Living alone for most of my adult life, these fears have restrained me from pursuing activities and career changes. The worst part of being single, other than loneliness, was not going camping because I was scared to go alone. I conquered my fear for one weekend of tent camping in a state park, but the sleep deprivation resulting from my fixation on the fact that the only thing between me and a serial killer was a zipper and wall of nylon was too much. A combination of things set me on my quest to change things and overcome my fears of camping alone. Always a fan of vintage trailers, I perused Craigslist for months and determined something less than restored would be affordable. There was also a group of women in Roseville that organized group campouts for female vintage trailer owners. So there was hope! I figured in a few years, it could become reality.
"A combination of things set me on my quest to change things and overcome my fears of camping alone."
In summer 2010 I began my quest. In August, however, my stepfather was diagnosed with pancreatic cancer. As anyone who has experienced it can relate, when terminal illness enters your life, it tends to reconfigure how you view things. It is a brutal reminder of how truly short life is and that regrets are a waste of energy. The following spring I found my 12 foot, 1972 Scotsman trailer locally on Craigslist and used my tax return to purchase it. And yes, as I was reminded by a handful of people, that money should have gone to my retirement account. Fear mongers. The trailer needed some work and I did not have the skills, time away from the family situation, nor the finances to complete it all, so I did my best with the dedicated help of a male friend and put it aside.
In May 2011, a month after my stepfather’s passing, I took the trailer on its maiden voyage for a week up the Oregon Coast. The rest of the summer I went on multiple campouts alone. Me and the trailer. It took a lot of practice in the driveway and campgrounds to learn to back it up into the campsites. Of course initially I was worried I would never master it. And again, a handful of people told me as much. I made a checklist of what to do when hooking-up the trailer and kept it in the glove box so that I would not forget something. I read about Sisters on the Fly, and they inspired me even more. My fears still lurked when I was camping alone that first summer, but they were diminished by my new found sense of empowerment, joy and achievement. I also found it to have healing powers in dealing with my grief. The price I paid for the trailer has been rendered insignificant for it has been one of the most powerful experiences of my life.

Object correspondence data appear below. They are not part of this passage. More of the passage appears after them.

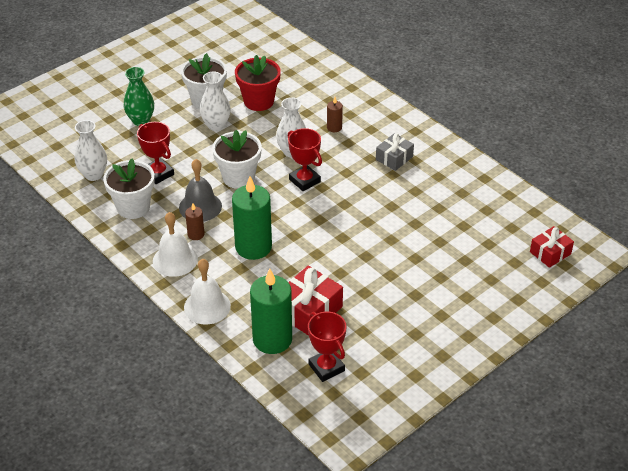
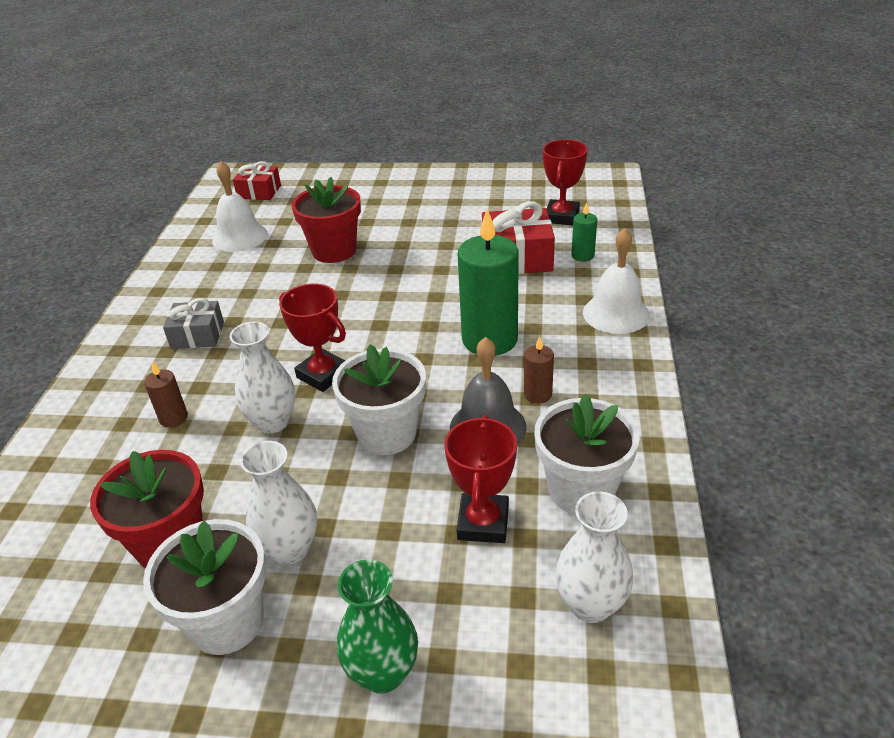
camera: 130 degrees left, 5 degrees down
white bell [153,212,198,277] -> white bell moved to [212,161,268,252]
green candle [250,269,292,354] -> green candle [571,202,597,262], size x0.46
red trophy [288,128,322,191] -> red trophy turned 60 degrees counterclockwise [279,284,346,392]
none -> red flower pot [291,177,361,263]

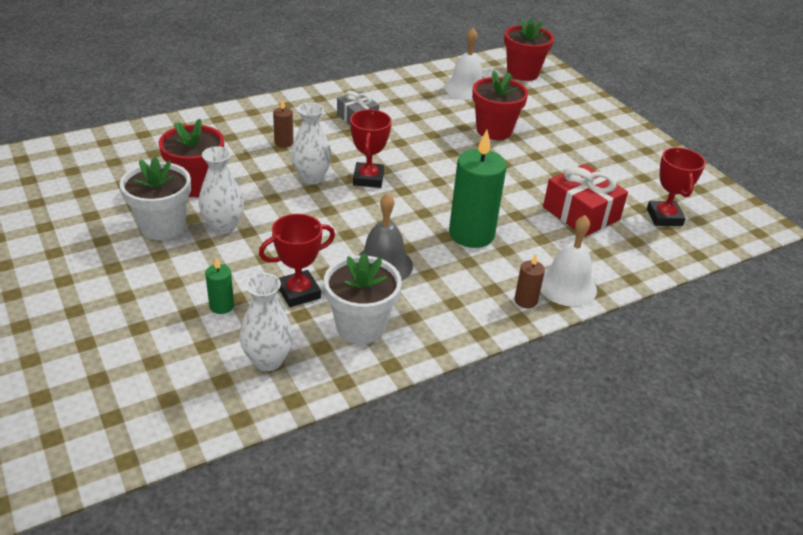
camera: 50 degrees right, 0 degrees up
red gift [233,161,281,200] -> red flower pot [504,17,554,81]
white flower pot [332,344,426,455] -> none
green vase [337,560,418,693] -> none
brown candle [524,336,554,404] -> brown candle moved to [515,254,545,308]
red trophy [543,139,588,225] -> red trophy turned 75 degrees counterclockwise [647,147,706,226]
green candle [571,202,597,262] -> green candle moved to [205,257,234,314]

"My fears still lurked when I was camping alone that first summer, but they were diminished by my new found sense of empowerment, joy and achievement."
It is lovely to wake up in my little canned ham with its English chintz curtains, handmade quilt and cool thrift store decorations. Curling up in my pajamas at the dinette and lounging over a good book with a cuppa in the morning. Actually it is pure bliss. So my advice to all you lovely bad ass Wild Women-JUST DO IT. Towanda!! I’ll see ya on the road.